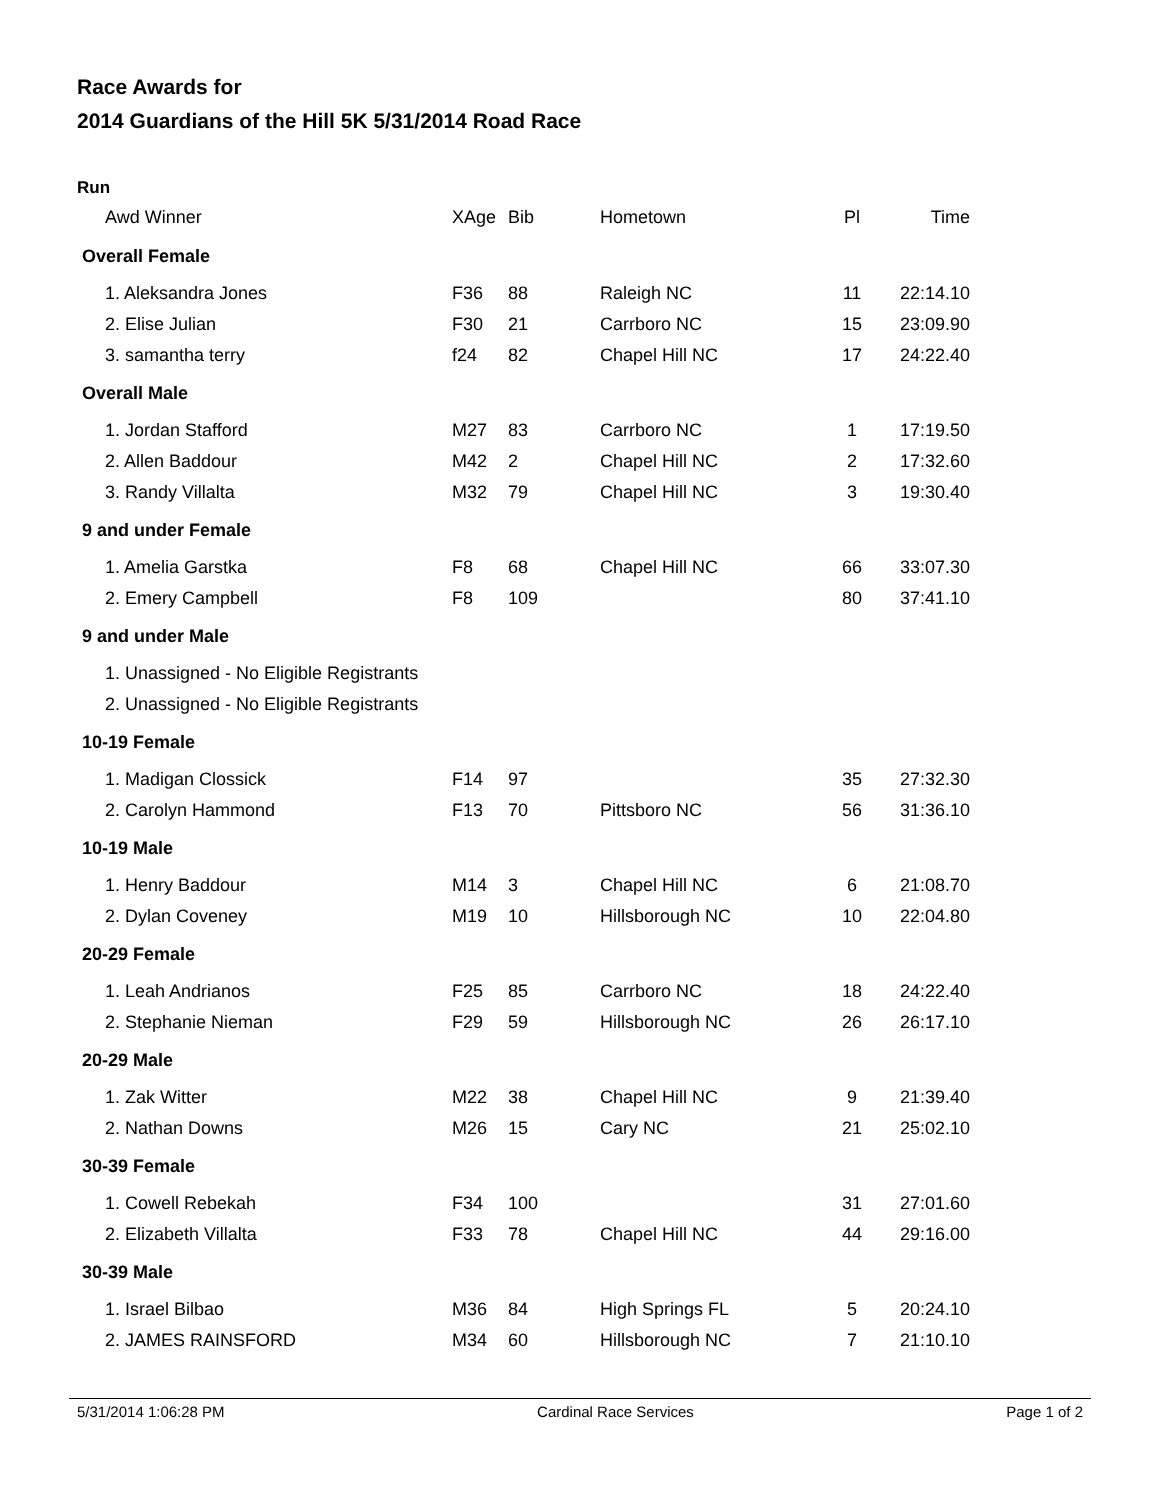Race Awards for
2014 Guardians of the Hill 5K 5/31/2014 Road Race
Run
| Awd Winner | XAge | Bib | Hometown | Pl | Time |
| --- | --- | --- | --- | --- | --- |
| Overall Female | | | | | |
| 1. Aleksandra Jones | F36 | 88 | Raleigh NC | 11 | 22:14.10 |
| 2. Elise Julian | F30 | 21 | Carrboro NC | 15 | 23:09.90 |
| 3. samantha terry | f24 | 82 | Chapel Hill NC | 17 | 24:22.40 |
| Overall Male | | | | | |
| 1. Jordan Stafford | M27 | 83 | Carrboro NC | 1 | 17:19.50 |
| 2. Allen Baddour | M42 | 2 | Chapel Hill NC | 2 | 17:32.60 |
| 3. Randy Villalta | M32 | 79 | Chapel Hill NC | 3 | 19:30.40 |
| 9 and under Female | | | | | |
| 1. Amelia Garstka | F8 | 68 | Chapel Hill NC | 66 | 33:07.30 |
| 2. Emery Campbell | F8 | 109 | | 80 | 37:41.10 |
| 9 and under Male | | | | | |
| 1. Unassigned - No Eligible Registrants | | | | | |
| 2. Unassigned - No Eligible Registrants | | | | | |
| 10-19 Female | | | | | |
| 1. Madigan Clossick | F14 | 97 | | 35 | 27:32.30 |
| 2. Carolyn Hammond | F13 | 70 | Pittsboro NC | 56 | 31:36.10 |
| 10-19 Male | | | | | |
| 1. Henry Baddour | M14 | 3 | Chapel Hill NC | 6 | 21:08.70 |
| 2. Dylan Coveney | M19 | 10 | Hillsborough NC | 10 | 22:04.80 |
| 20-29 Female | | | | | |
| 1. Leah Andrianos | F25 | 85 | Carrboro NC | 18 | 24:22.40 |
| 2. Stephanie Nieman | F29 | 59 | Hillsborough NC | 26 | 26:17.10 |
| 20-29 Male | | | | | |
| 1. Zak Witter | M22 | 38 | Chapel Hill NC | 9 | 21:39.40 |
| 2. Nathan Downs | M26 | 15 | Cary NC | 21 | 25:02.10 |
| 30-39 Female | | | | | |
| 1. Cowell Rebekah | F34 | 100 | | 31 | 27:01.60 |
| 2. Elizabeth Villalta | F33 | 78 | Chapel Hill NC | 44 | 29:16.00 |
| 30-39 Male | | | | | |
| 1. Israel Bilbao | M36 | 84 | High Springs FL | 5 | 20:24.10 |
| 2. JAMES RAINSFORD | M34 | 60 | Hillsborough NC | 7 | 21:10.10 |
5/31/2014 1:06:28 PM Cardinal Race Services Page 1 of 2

==========

■ **EXERCISE DIRECTIONS**
Show every line above in which the word "Eligible" appears.

■ **SOLUTION FOR THIS PROBLEM**
| 1. Unassigned - No Eligible Registrants | | | | | |
| 2. Unassigned - No Eligible Registrants | | | | | |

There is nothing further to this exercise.